Dear Wayne and Wanda,
I'd appreciate some insight into the male mind and am hoping you can help. The other night, I'm grabbing a quick bite at a low-key bar in downtown. I was alone and had some work with me and was making progress on that when this really good-looking guy sits down next to me.
He was actually so cute that I was a little intimidated. But he struck up a conversation, and he was really easy to talk to. He kept buying me drinks and suddenly three hours had flown by. He gave me his number, I gave him mine, and I went home feeling pretty happy.
The next day, he texts me. Almost from the beginning, the texts were extremely sexual. He went into great detail about what he wanted to do to me and what he wanted me to do to him.
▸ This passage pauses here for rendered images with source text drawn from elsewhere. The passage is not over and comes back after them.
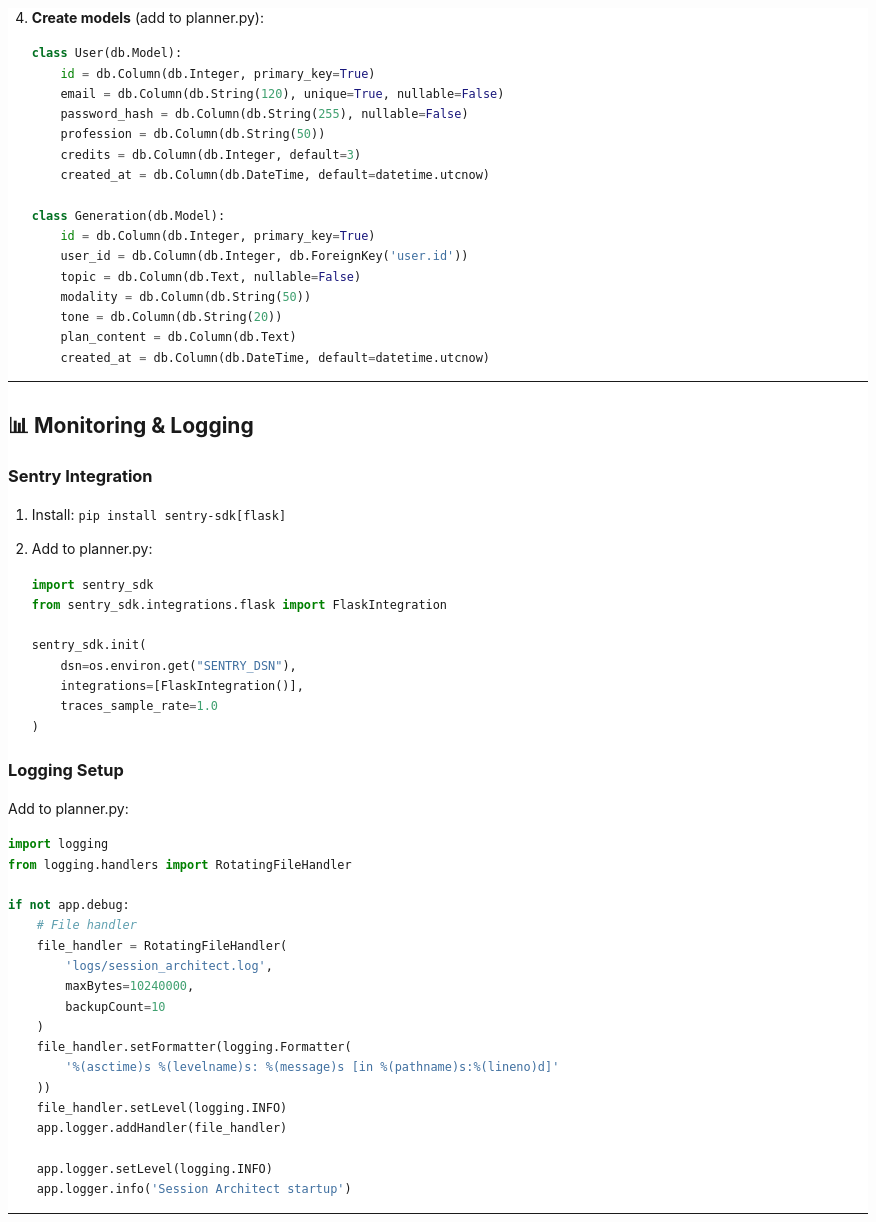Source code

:4. **Create models** (add to planner.py):
   ```python
   class User(db.Model):
       id = db.Column(db.Integer, primary_key=True)
       email = db.Column(db.String(120), unique=True, nullable=False)
       password_hash = db.Column(db.String(255), nullable=False)
       profession = db.Column(db.String(50))
       credits = db.Column(db.Integer, default=3)
       created_at = db.Column(db.DateTime, default=datetime.utcnow)
   
   class Generation(db.Model):
       id = db.Column(db.Integer, primary_key=True)
       user_id = db.Column(db.Integer, db.ForeignKey('user.id'))
       topic = db.Column(db.Text, nullable=False)
       modality = db.Column(db.String(50))
       tone = db.Column(db.String(20))
       plan_content = db.Column(db.Text)
       created_at = db.Column(db.DateTime, default=datetime.utcnow)
   ```

---

## 📊 Monitoring & Logging

### Sentry Integration

1. Install: `pip install sentry-sdk[flask]`

2. Add to planner.py:
   ```python
   import sentry_sdk
   from sentry_sdk.integrations.flask import FlaskIntegration
   
   sentry_sdk.init(
       dsn=os.environ.get("SENTRY_DSN"),
       integrations=[FlaskIntegration()],
       traces_sample_rate=1.0
   )
   ```

### Logging Setup

Add to planner.py:

```python
import logging
from logging.handlers import RotatingFileHandler

if not app.debug:
    # File handler
    file_handler = RotatingFileHandler(
        'logs/session_architect.log',
        maxBytes=10240000,
        backupCount=10
    )
    file_handler.setFormatter(logging.Formatter(
        '%(asctime)s %(levelname)s: %(message)s [in %(pathname)s:%(lineno)d]'
    ))
    file_handler.setLevel(logging.INFO)
    app.logger.addHandler(file_handler)
    
    app.logger.setLevel(logging.INFO)
    app.logger.info('Session Architect startup')
```

---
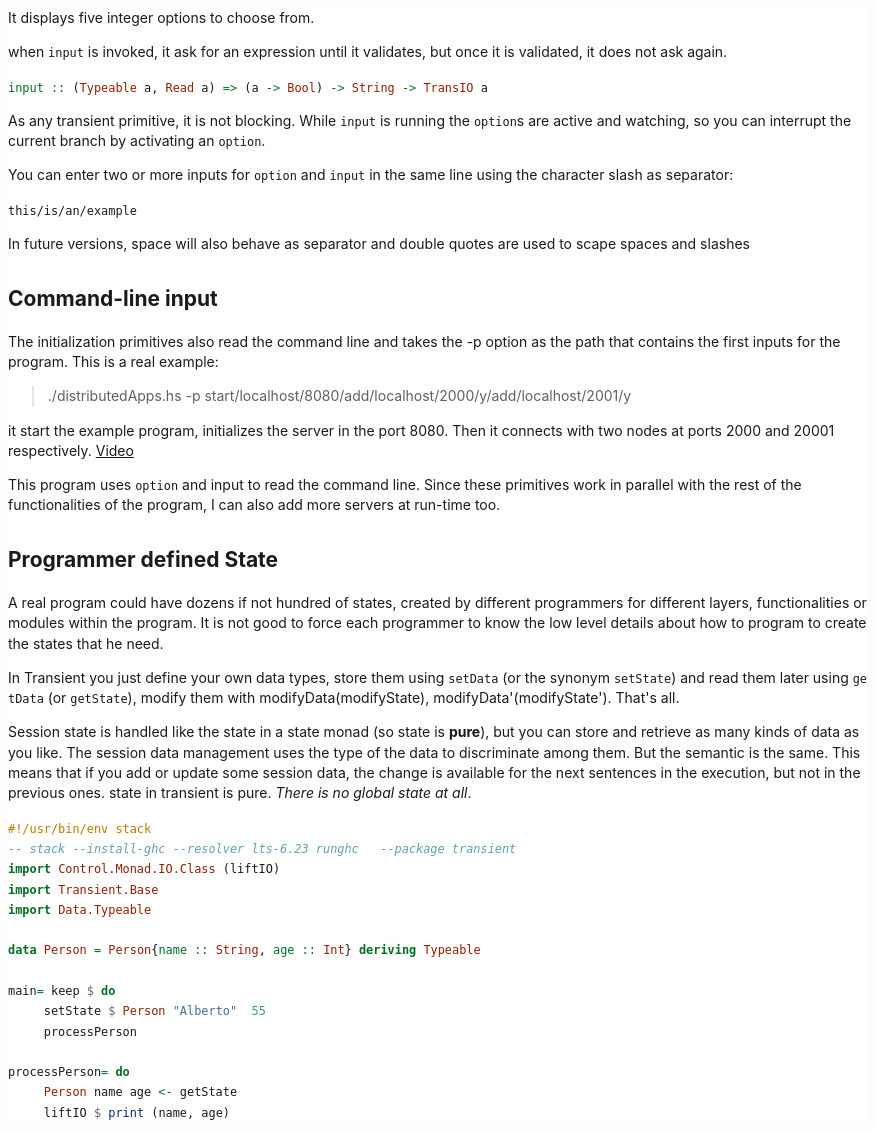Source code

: It displays five integer options to choose from.

when `input` is invoked, it ask for an expression until it validates, but once it is validated, it does not ask again.

```haskell
input :: (Typeable a, Read a) => (a -> Bool) -> String -> TransIO a
```
As any transient primitive, it is not blocking. While `input` is running the  `option`s are active and watching, so you can interrupt the current branch by activating an `option`.

You can enter two or more inputs for `option` and `input` in the same line using the character slash as separator:

    this/is/an/example

In future versions, space will also behave as separator and double quotes are used to  scape spaces and slashes

Command-line input
-------------------

The initialization primitives also read the command line and takes the -p option as the path that contains the first inputs for the program. This is a real example:

   > ./distributedApps.hs -p start/localhost/8080/add/localhost/2000/y/add/localhost/2001/y

it start the example program, initializes the server in the port 8080. Then it connects with two nodes at ports 2000 and 20001 respectively. [Video](https://www.livecoding.tv/agocorona/videos/M5axK-testing-webcloud-computing-library-2)

This program uses `option` and input to read the command line. Since these primitives work in parallel with the rest of the functionalities of the program, I can also add more servers at run-time too.

Programmer defined State
------------------------
A real program could have dozens if not hundred of states, created by different programmers for different layers, functionalities or modules within the program. It is not good to force each programmer to know the low level details about how to program to create the states that he need.

In Transient you just define your own data types, store them  using `setData` (or the synonym `setState`) and read them later using `getData` (or `getState`), modify them with modifyData(modifyState), modifyData'(modifyState'). That's all.

Session state is handled like the state in a state monad (so state is **pure**), but you can store and retrieve as many kinds of data as you like. The session data management uses the type of the data to discriminate among them. But the semantic is the same. This means that if you add or update some session data, the change is available for the next sentences in the execution, but not in the previous ones. state in transient is pure. *There is no global state at all*.

```haskell
#!/usr/bin/env stack
-- stack --install-ghc --resolver lts-6.23 runghc   --package transient 
import Control.Monad.IO.Class (liftIO)
import Transient.Base
import Data.Typeable

data Person = Person{name :: String, age :: Int} deriving Typeable

main= keep $ do
     setState $ Person "Alberto"  55
     processPerson

processPerson= do
     Person name age <- getState
     liftIO $ print (name, age)
```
He talked about how endowed he is and warned he might be "too much man" for me.
This came out of nowhere. While our conversation the night we met was flirtatious, it was also completely appropriate. Does he think women find this irresistible? That this is what we want to hear? I have basically gone from being really interested in this guy to hoping I don't run into him again.
Ah, technology. It allows us to do all sorts of once-unthinkable things, including texting super-sexual, over-the-top come-ons to virtual strangers. I'm guessing this guy would have never said these things to your face on first or second meeting. But for some reason, he felt less inhibited about doing it electronically.
How did you respond? Did you tell him the chat made you feel awkward or perhaps try to reroute the conversation? If you have any remaining inkling of liking him, maybe you should suggest a proper date and give him one more shot. Giving him the benefit of the doubt, he may be incredibly nervous and defaulted to "sexy speak" for lack of deeper conversational skills. If anything, he definitely sounds like he's overcompensating.
Hopefully some men will read your letter and think twice. There are many ways to make a woman feel desirable -- without bragging about your body or sketching out a play-by-play for your yet-to-occur first encounter. In fact, few things crush those first flutters of butterflies than talking to a woman like she's a prostitute.
Yes, this guy's text game is filthy, but I'm not half as offended by that as I am by his nice guy, dirty guy routine. He's Mr. Rogers when he's sitting next to you, then Hugh Hefner over the phone? Brutal!
Some folks get off on sexting, frequenting Casual Encounters, pierced parts, acting out "50 Shades of Grey" (or "Twilight") and diving into the freakier sides of love and life. Hey, let your freak flag fly, y'all! But at least own it.
Fancy yourself an aggressive sex-machine looking for no-strings loving? Don't tiptoe into conversations like a ballerina and then pull out the sledgehammer over the phone the next day! And don't run around dragging clean-living, kink-free folks into your funky stuff.
Maybe he really is a sex-machine who is confused about, or uncomfortable expressing, his true desires. Maybe he's actually a charming, decent guy who doesn't know he can come off as a blockhead. Is it really worth giving him a second chance to find out? Eh. You know what you want out of new flames, and it isn't a potty-mouthed flamethrower. Lose his number.